Amazon Recommender System Case Study
Presented on 31st October 2021 by Jihyun
Table of contents
Recommender System
What Is Recommender System?
Recommendation System predicts a user’s preference for a product and serves personalized recommendations based on the prediction.
Relationships Among Users and Products
- User-Product Relationship - Does this user have a preference for this product?
- Product-Product Relationship - Is product A similar to product B?
- User-User Relationship - Is user A similar to user B?
Relationships Provide Insight
- User-Product Relationship - What books will an user like?
- Product-Product Relationship - If an user buys a phone, what else will they buy?
- User-User Relationship - If Heath knows Taeim, and Taeim knows Jung, will Heath know Jung?
Insight Is Monetizable
When a service recommends more personalized offers, users are more likely to make a purchase. This is how many businesses use the insignt for monetization. In fact, 35% of Amazon’s transactions come from recommendation algorithm.
- As the service acquires more users, they gain a larger dataset and therefore a better insight.
- The recommendations become more accurate.
- Users are satisfied with the recommendations, and this attracts more users.
Type of Recommendations
Content Based Filtering
Finding products with similar attributes
- User purchases item A.
- Find items that have similar attributes with item A.
- Recommend these items to the user.
Collaborative Filtering
Find products liked by users with similar interests
- Jung purchases item A and B.
- Taeim purchases item A, B and C.
- Machine learning model learns that Jung and Taeim have common interests.
- Jung might also like item C. Recommend item C to Jung.
Association Rules Learning
Find complementary products
- Many people who buy phones also buy phone cases.

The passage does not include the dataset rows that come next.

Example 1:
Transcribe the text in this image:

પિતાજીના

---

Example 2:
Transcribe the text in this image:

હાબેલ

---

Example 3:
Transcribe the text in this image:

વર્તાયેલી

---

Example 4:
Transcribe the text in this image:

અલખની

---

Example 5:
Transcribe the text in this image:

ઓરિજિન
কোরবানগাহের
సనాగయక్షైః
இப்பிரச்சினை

- Machine learning model learns the association rule between phones and phone cases.
- Recommend phone cases to users who purchase phones.
How Amazon Uses Recommender System
Step 1: Data Processing
Two Types of Data Processing
- Batch Processing
- Processes large volume of data all at once (periodically)

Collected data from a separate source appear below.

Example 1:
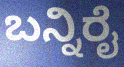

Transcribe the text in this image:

ಬನ್ನಿರೈ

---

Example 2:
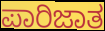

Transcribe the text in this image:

ಪಾರಿಜಾತ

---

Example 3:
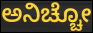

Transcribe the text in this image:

ಅನಿಚ್ಚೋ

- Use cases: Payroll, billing, orders from customers
- Google Dataflow, Amazon Kinesis, Azure Stream Analytics
- Stream Processing
- Processes large volume of data all at once (periodically)

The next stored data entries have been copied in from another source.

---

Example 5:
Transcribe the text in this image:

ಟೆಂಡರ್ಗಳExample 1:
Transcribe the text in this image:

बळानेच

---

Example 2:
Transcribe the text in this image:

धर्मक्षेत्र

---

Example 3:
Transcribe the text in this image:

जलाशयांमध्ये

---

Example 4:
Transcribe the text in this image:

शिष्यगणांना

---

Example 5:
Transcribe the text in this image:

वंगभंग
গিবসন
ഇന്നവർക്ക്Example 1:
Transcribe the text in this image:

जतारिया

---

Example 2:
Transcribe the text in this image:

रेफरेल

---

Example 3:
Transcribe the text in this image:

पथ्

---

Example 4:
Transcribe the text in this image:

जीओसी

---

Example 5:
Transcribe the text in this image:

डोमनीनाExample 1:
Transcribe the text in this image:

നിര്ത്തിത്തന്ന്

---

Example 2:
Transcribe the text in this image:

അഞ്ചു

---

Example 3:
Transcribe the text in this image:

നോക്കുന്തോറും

- Use cases: Payroll, billing, orders from customers
- Google Dataflow, Amazon Kinesis, Azure Stream Analytics
Gathering Basic Data - Batch Processing
Batch processing is mainly used to gather basic data that don’t change often or don’t need to be updated in real time.
- User delivery address
- Item price, brand, color, size, weight, material, etc.
- Availability based on location
- Special deals
Gathering Behavioral Data - Streaming
Streaming is mainly used to gather behavioral data that need to be updated in real time.
- Browsing history
- Purchase history
Step 2: Data Transformation
Gathered data are transformed into appropriate format (e.g. JSON, CSV, etc.) and provided to the machine learning model.
Step 3: Machine Learning Model Renewal
- Machine learning model is trained from the data provided in step 2.
- Model accuracy is evaluated based on user feedback (e.g. User purchased 2 itmes out of 10 recommendations).
- Item scoring is used to rank the recommendations. Scoring can depend on many factors, examples include:
- Given an item is displayed to a user, how likely is the user to click the item?
- Given a user clicked an item, how likely is the user to purchase the item?
- Given a user purchased an item, how likely is the user to be satisfied with the item?
The Big Picture
- Data Pipeline regularly copies the full contents of a DynamoDB(NoSQL DB) table as JSON into an S3.
- Exported JSON files are converted to CSV format to use as a data source for SageMaker(AI platform).
- SageMaker renews the model artifact.
- The converted CSV is available for ad hoc queries with Amazon Athena(data warehouse).
- Data Pipeline repeats the cycle based on the schedule defined by customer requirements.